* _What is expected_
Do any lines in the data below contain "GRANDE"? If so, copy every one of them.

┌─ Given data

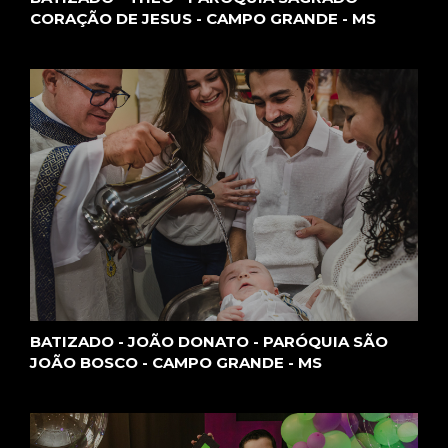
CORAÇÃO DE JESUS - CAMPO GRANDE - MS
BATIZADO - JOÃO DONATO - PARÓQUIA SÃO
JOÃO BOSCO - CAMPO GRANDE - MS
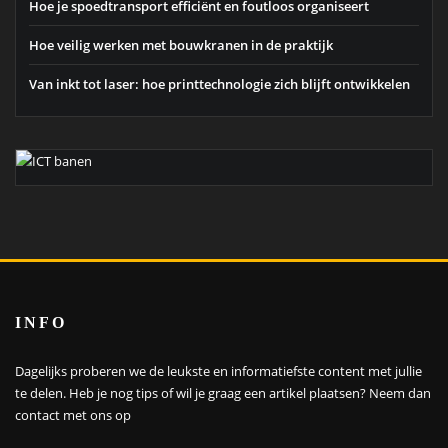
Hoe je spoedtransport efficiënt en foutloos organiseert
Hoe veilig werken met bouwkranen in de praktijk
Van inkt tot laser: hoe printtechnologie zich blijft ontwikkelen
INFO
Dagelijks proberen we de leukste en informatiefste content met jullie
te delen. Heb je nog tips of wil je graag een artikel plaatsen?
Neem dan
contact met ons op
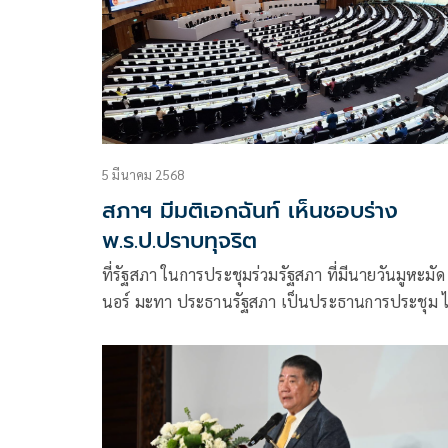
5 มีนาคม 2568
สภาฯ มีมติเอกฉันท์ เห็นชอบร่าง
พ.ร.ป.ปราบทุจริต
ที่รัฐสภา ในการประชุมร่วมรัฐสภา ที่มีนายวันมูหะมัด
นอร์ มะทา ประธานรัฐสภา เป็นประธานการประชุม ไ
พิจารณา ร่างพระราชบัญญัติประกอบรัฐธรรมนูญ
(พ.ร.ป.) ว่าด้วยการป้องกันและปราบปรามการทุจริต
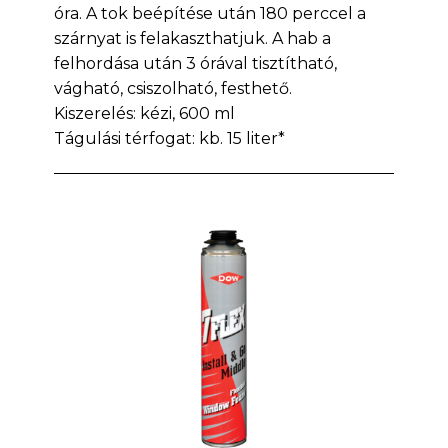
óra. A tok beépítése után 180 perccel a
szárnyat is felakaszthatjuk. A hab a
felhordása után 3 órával tisztítható,
vágható, csiszolható, festhető.
Kiszerelés: kézi, 600 ml
Tágulási térfogat: kb. 15 liter*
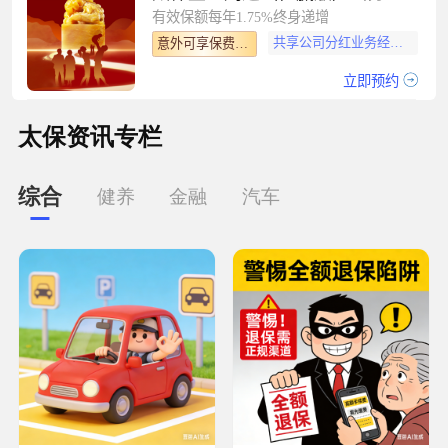
有效保额每年1.75%终身递增
共享公司分红业务经营盈余
意外可享保费豁免
立即预约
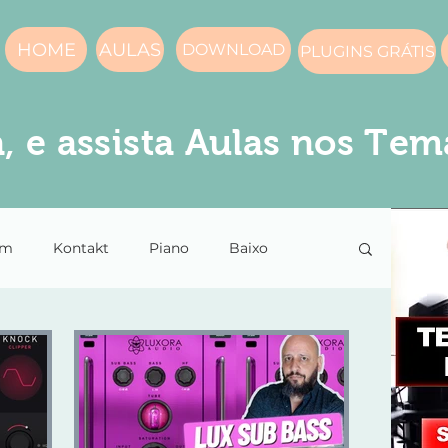
HOME
AULAS
DOWNLOAD
PLUGINS GRÁTIS
, e assista Aulas nos Tem
em
Kontakt
Piano
Baixo
s
compressor
Masterização
Voz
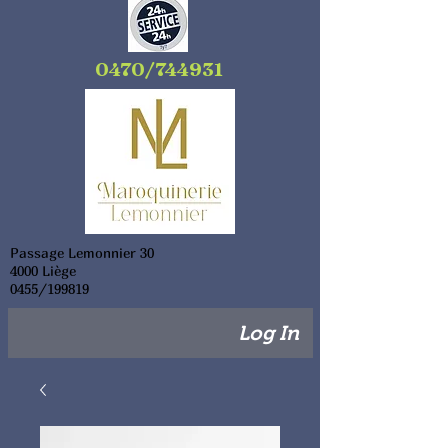
0470/744931
Passage Lemonnier 30
4000 Liège
0455/199819
Log In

└─

* _Output_
CORAÇÃO DE JESUS - CAMPO GRANDE - MS
JOÃO BOSCO - CAMPO GRANDE - MS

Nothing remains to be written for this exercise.